You might think leaving your dog inside a hot car while running a quick errand isn't a big deal, but it can now cost you more than you think.
A city law requires all drivers to leave at least two windows rolled down, four inches if they're leaving a pet inside a car.
"Just last week we pulled one out where the vehicle was 138 degrees, so we broke into the window and rescued the dog and took him to the vet," Paul O'Neil with Midland Animal Services, said.
Doctor Johnson sys the reason most dogs are left inside hot cars is because their owners don't understand how vulnerable the pets are.

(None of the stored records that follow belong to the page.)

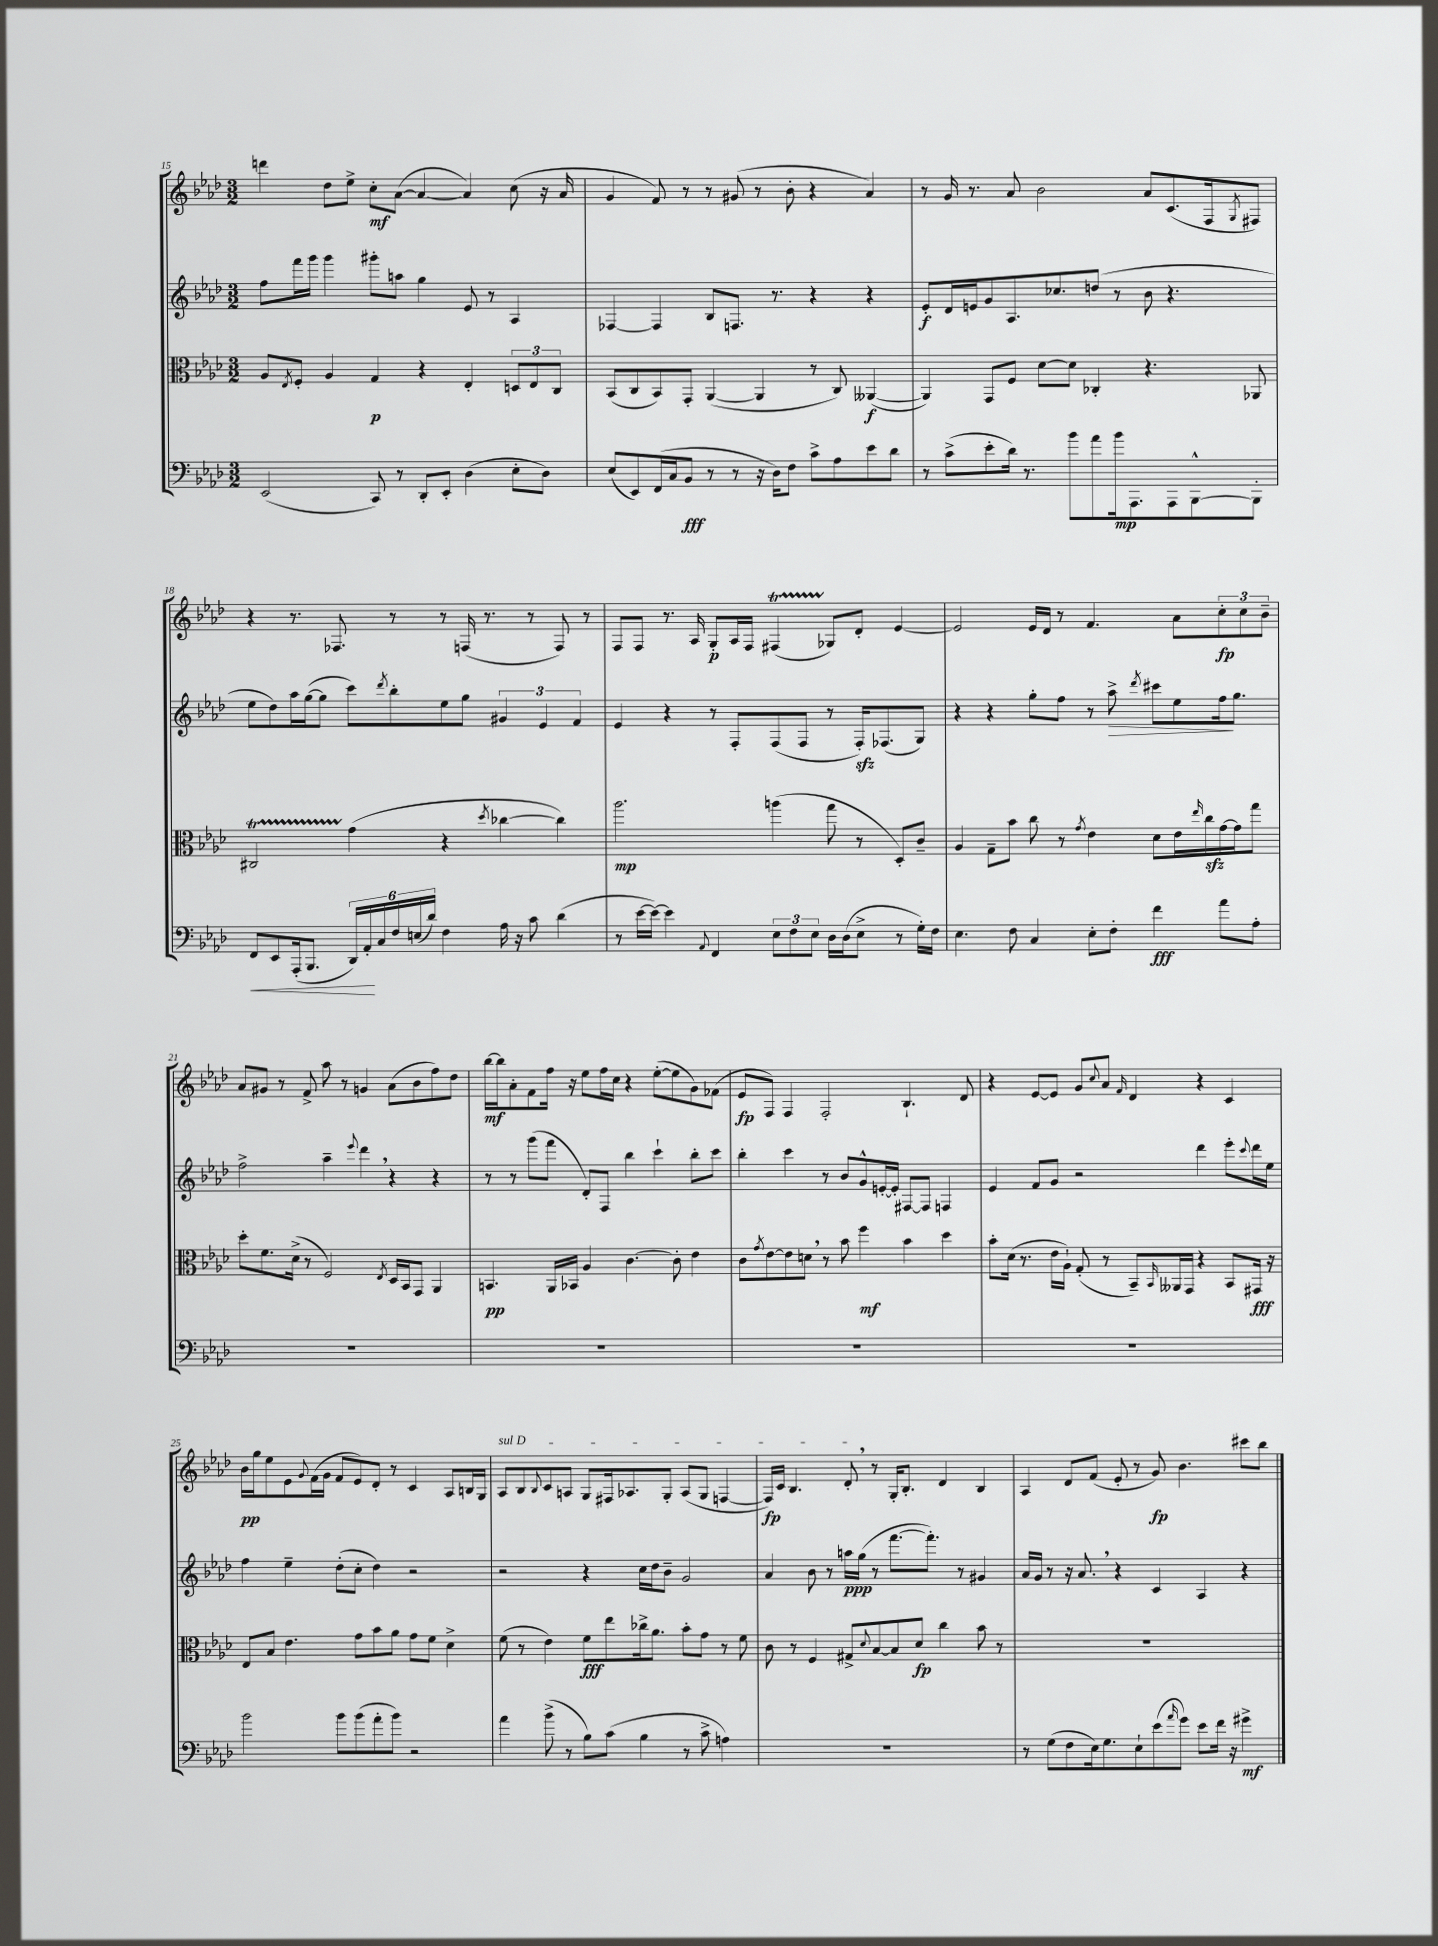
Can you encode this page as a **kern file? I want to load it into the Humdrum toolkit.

**kern	**kern	**kern	**kern
*staff4	*staff3	*staff2	*staff1
*clefF4	*clefC3	*clefG2	*clefG2
*k[b-e-a-d-]	*k[b-e-a-d-]	*k[b-e-a-d-]	*k[b-e-a-d-]
*M3/2	*M3/2	*M3/2	*M3/2
(2EE-	8A-	8ff	4ddd
.	8qE-	.	.
.	8F'	16fff	.
.	.	16ggg	.
.	4A-	4ggg	8dd-
.	.	.	8ee-^
8CC)	4G	8ggg#'	8cc'
8r	.	8aa	([8a-
8DD-'	4r	4gg	4a-_
8EE-'	.	.	.
(4D-	4E-'	8e-	4a-])
.	.	8r	.
8E-'	12D	4A-	(8cc
.	12E-	.	.
8D-)	.	.	16r
.	12C	.	.
.	.	.	16a-
=	=	=	=
(8E-	(8BB-	[4F-	4g
8EE-)	8C	.	.
(16FF	8BB-)	4F-]	8f)
16C	.	.	.
8BB-	8GG'	.	8r
8r	([4AA-	8B-	8r
8r	.	8.F	(8g#
16r	4AA-]	.	8r
16D-)	.	8.r	.
8F	.	.	8b-'
8c^	8r	4r	4r
8A-	8C)	.	.
8e-	([4AA--	4r	4a-)
8d-	.	.	.
=	=	=	=
8r	4AA--])	8e-'	8r
(8c^	.	16d-	16g
.	.	16e	8.r
8e-'	8GG	8g	.
16d-)	8F	8.A-	8a-
8.r	.	.	.
.	[8d-	.	2b-
.	.	8.cc-	.
8b-	8d-]	.	.
8a-	4C-'	(8dd	.
16b-	.	8r	.
8.AAA-	.	.	.
.	4.r	8b-	8a-
8AAA-	.	4.r	(8.c
[8BBB-^^	.	.	.
.	.	.	16F
.	.	.	8qG
8BBB-']	8AA-	.	8F#)
=	=	=	=
8FF	2C#	8ee-	4r
8EE-	.	8dd-)	.
(16AAA-'	.	16aa-	8.r
8.BBB-	.	([16gg	.
.	.	8gg]	.
.	.	.	8.F-
24DD-)	(4g	8ccc)	.
24AA-'	.	.	.
24C	.	.	.
.	.	8qddd-	.
24F	.	8bb-'	8r
(24E	.	.	.
24d-)	.	.	.
4F	4r	8ee-	8r
.	.	8gg	(16F
.	.	.	8.r
.	8qdd-	.	.
16A-	[4cc-	6g#	.
16r	.	.	.
8c	.	.	8r
.	.	6e-	.
(4d-	4cc-])	.	8F)
.	.	6f	.
.	.	.	8r
=	=	=	=
8r	2.aa-	4e-	8F
[16e-	.	.	8F
16e-_)	.	.	.
4e-]	.	4r	8.r
.	.	.	16A-
8qqAA-	.	.	.
4FF	.	8r	8G'
.	.	8F'	16A-
.	.	.	16F
12E-	(4aa	(8F	(4F#
12F	.	.	.
.	.	8F	.
12E-	.	.	.
16D-	8gg	8r	8G-)
(16D-	.	.	.
8E-^	8r	16F')	8d-'
.	.	(8.F-	.
8r	8D-')	.	[4e-
16G')	8c~	8G)	.
16F	.	.	.
=	=	=	=
4.E-	4A-	4r	2e-]
.	8G~	4r	.
8F	8b-	.	.
4C	8cc	8gg'	16e-
.	.	.	16d-
.	8r	8ff	8r
.	8qg	.	.
8E-'	4e-	8r	4.f
8F'	.	8aa-^	.
.	.	8qddd-	.
4f	8d-	8ccc#	.
.	16e-	8ee-	8a-
.	16qqee-	.	.
.	16cc	.	.
8a-	[16g	16ff	12cc'
.	16g]	8.gg	.
.	.	.	12cc
8A-'	8gg	.	.
.	.	.	12b-~
=	=	=	=
1.r	8dd-'	2ff^	8a-
.	8.f	.	8g#
.	.	.	8r
.	(16d-^	.	.
.	8r	.	8f^
.	2F)	4aa-~	8aa-
.	.	.	8r
.	.	8qqeee-	.
.	.	4ddd-	4g
.	8qE-	.	.
.	16D-	4r	(8a-
.	16BB-	.	.
.	8GG	.	8b-
.	4AA-	4r	8ff)
.	.	.	8dd-
=	=	=	=
1.r	4.BB	8r	[16bb-
.	.	.	16bb-]
.	.	8r	8a-'
.	.	(8ggg	8f
.	16AA-	8fff	16ff
.	16BB-	.	16r
.	4A-	8d-')	8ee-
.	.	8F	16ff
.	.	.	16cc
.	[4.c	4bb-	4r
.	.	4ccc`	([8ee-'
.	8c']	.	8ee-]
.	4e-	8bb-'	8g)
.	.	8ccc	(8f-
=	=	=	=
1.r	8c	4bb-'	8e-
.	8qg	.	.
.	[8e-	.	8F)
.	8e-]	4ccc	4F
.	8d	.	.
.	8r	8r	2F'
.	8b-	8b-	.
.	4ff	8g^^	.
.	.	[16e'	.
.	.	16e']	.
.	4b-	[8F#	4.B-`
.	.	8F#]	.
.	4dd-	4F	.
.	.	.	8d-
=	=	=	=
1.r	8b-'	4e-	4r
.	(16d-	.	.
.	8.r	.	.
.	.	8f	[8e-
.	16e-	8g	8e-]
.	16A-`)	.	.
.	(8G'	2r	8g
.	.	.	8qqcc
.	8r	.	8a-
.	.	.	16qqf
.	8BB-~)	.	4d-
.	16qqBB-	.	.
.	16AA--	.	.
.	16GG	.	.
.	4r	4ddd-	4r
.	8BB-	8eee-'	4c
.	.	8qqccc	.
.	16GG#	16ddd-	.
.	16r	16ee-	.
=	=	=	=
2b-	8E-	4ff	16b-
.	.	.	16gg
.	8B-	.	8ee-
.	4.e-	4ee-~	8e-
.	.	.	8qqg
.	.	.	(16f
.	.	.	16g
8b-	.	(8dd-'	8f
(8b-	8g	8cc'	8e-)
8a-'	8b-	4dd-)	8d-'
8b-)	8a-	.	8r
2r	8g	2r	4c
.	8f	.	.
.	4d-^	.	8A-
.	.	.	16B
.	.	.	16G
=	=	=	=
4a-	(8f	2r	8A-
.	8r	.	8B-
.	.	.	8qqB-
(8b-^	4e-)	.	8c
8r	.	.	8A
8B-)	8f	4r	8G
(8c	8ee-	.	16F#
.	.	.	8.A-
4B-	16cc-^	16cc	.
.	8.a-	16dd-	.
.	.	8b-~	8G'
8r	8b-'	2g	(8A-
8c^	8g	.	8G
4A)	8r	.	[4F
.	8f	.	.
=	=	=	=
1.r	8c	4a-	16F])
.	.	.	16c
.	8r	.	4.B-
.	4F	8b-	.
.	.	8r	.
.	8G#^	16aa	8d-'
.	.	(16gg	.
.	8qqd-	.	.
.	[8B-	8r	8r
.	8B-]	[8.fff	16G'
.	.	.	8.B-'
.	8d-	.	.
.	.	8.fff'])	.
.	4cc	.	4d-
.	.	8r	.
.	8b-	4g#	4B-
.	8r	.	.
=	=	=	=
8r	1.r	16a-	4A-
.	.	16g	.
(8G	.	8r	.
8F	.	16r	8d-
.	.	8.a-	.
16E-)	.	.	(8f
8.G	.	.	.
.	.	4r	8e-'
8E-`	.	.	8r
(8e-	.	4c	8g)
16qqa-	.	.	.
8g)	.	.	4.b-
8e-	.	4A-	.
16f	.	.	.
16r	.	.	.
4g#^	.	4r	8ccc#
.	.	.	8bb-
==	==	==	==
*-	*-	*-	*-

"They don't have sweat glands like we do, just on nose and pads. So what they do is they pant in order to remove heat in respiratory system. You put them in a car, they're breathing already heated air, so very quickly they can over heat," Dr. Johnson said.
"Even for just 10-15 minutes when it's a 100 degrees outside, it's 30-40 degrees hotter inside the car," O'Neil said.
Officials say they can break into a car if the dog looks like it's trapped.
"They have to pay the impound fee and be charged with the ordinance, and if the condition is bad enough, they can be charged with animal cruelty," O'Neil said.
Doctor Johnson says signs of dehydration shouldn't be taken lightly.
"They're going to be panting pretty hard, more so than normal and heart rate is fast. Their eyes are glassy and not paying attention to you. Then you need to bring their body temperature down and cool water and take them to the vet," Dr. Johnson said.
Doctor Johnson also said you can avoid the entire situation by using some common sense.
"If they can take them into the places they're going to, then that's fine, but if they're going to leave them in a car, then just leave them at home. It's just not safe for them," Dr. Johnson said.